DOEL: Zet de tekst over beleggen als kerk alsjeblieft voort, aansluitend op de laatste zin.
:: GECITEERDE TEKST
„Beleggen als kerk zal in de meeste gevallen uiteindelijk geen goed idee zijn”
Wekelijks een blik op de kerkelijke bladen, aangevuld met citaten uit de kerkelijke wereld.
Kerkbeheer
„Het is niet zo dat ik tegen beleggen ben, integendeel zou ik zelfs willen zeggen, maar beleggen als kerk kan wel alleen onder speciale voorwaarden. In de meeste gevallen zal het dan uiteindelijk geen goed idee zijn.
Wel of niet gaan beleggen is op dit moment een heel actuele vraag die op veel plaatsen speelt. Dat geeft in mijn ogen de eerste moeilijkheid aan. Veel mensen denken op de korte termijn. Door de lage rente brengen spaarrekeningen niets of weinig op, instappen in beleggingen kan dan het rendement vergroten. De drempel is ook niet erg hoog, de benodigde statuten zijn op de website van de PKN zo te downloaden. Even invullen, en het zou al in orde zijn. Hierdoor wordt dat kortetermijndenken gerechtvaardigd.
Nu de rentes weer stijgen, zullen velen weer van het beleggen terugkomen, maar als je het over zo’n korte periode bekijkt kan het rendement ook erg tegenvallen. Het jaar 2022 was een jaar met hele slechte beleggingsresultaten.
Omdat beleggen iets voor de lange termijn is, is het voor het college van kerkrentmeesters dus niet alleen zaak om de nodige kennis in huis te hebben, maar ook om dit in huis te behouden. Dat laatste wordt nog wel eens vergeten. Een college bestaat natuurlijk uit steeds wisselende personen. Als dan degene met kennis van beleggingen het college verlaat, heb je een probleem. Een college heeft toch al kennis nodig op heel veel vlakken, de vraag is of je je energie dan moet steken in beleggen.
Wil je toch gaan beleggen, dan doe je er als kerk goed aan om een beleggingscommissie van enkele personen te vormen en deze commissie een tienjarig mandaat te verlenen. Laat de commissie na die tien jaar de resultaten presenteren. Die tijdspanne heb je echt nodig om ook daadwerkelijk rendement te behalen. Als je beleggingen op te korte termijn bekijkt, loop je het risico dat emoties een grote rol gaan spelen, waardoor er te snel ‘gehakt’ wordt in de beleggingen. Dat vereist dus echt kennis en ervaring in de aandelenmarkt.”
::::
:: AANGELEVERD MATERIAAL
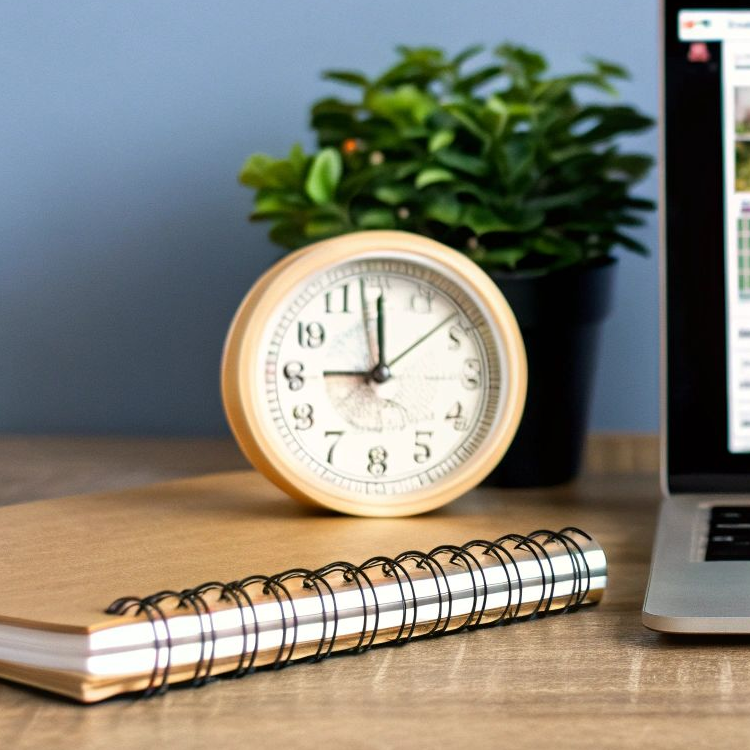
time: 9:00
::::
:: AANGELEVERD MATERIAAL
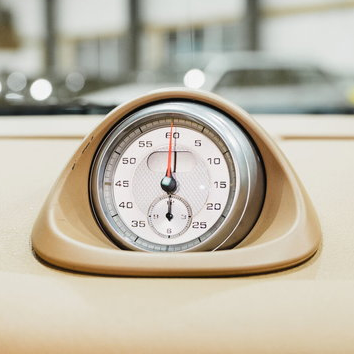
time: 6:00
::::
VERWACHTE UITVOER:
Bertus te Grotenhuis, kerkrentmeester in de protestantse gemeente Dinxperlo, gaat in Kerkbeheer, tweemaandelijks tijdschrift van de Vereniging voor Kerkrentmeesterlijk Beheer in de Protestantse Kerk in Nederland (PKN), in op de vraag of kerken aan beleggen moeten beginnen.
De Wekker
„Met het mooie weer zit ik weleens buiten en neem ik waar hoe vliegen in volle vaart tegen het raam botsen. Je zou denken dat dat hun einde betekent, maar nee, ze vallen op de grond, lijken even versuft, draaien dan een paar keer in het rond en stijgen ten slotte weer op en vervolgen hun vlucht. Een wonder der natuur.Het zal vast niet kloppen, maar ik interpreteer het rondjes draaien als het heroriënteren van de vlieg om een andere route naar zijn bestemming te bepalen, met vermijding van het raam. Dit beeld komt mij voor de geest bij de naam van een commissie die de laatste generale synode instelde, de commissie ”Heroriëntatie kerkverband” (…) naar aanleiding van de opheffing van gemeenten en het kleiner worden van gemeenten. Het raam waar de vlieg van het kerkverband op botst is de marginalisering van de kerk in ons land. Wat betekent dit voor de koers? (…)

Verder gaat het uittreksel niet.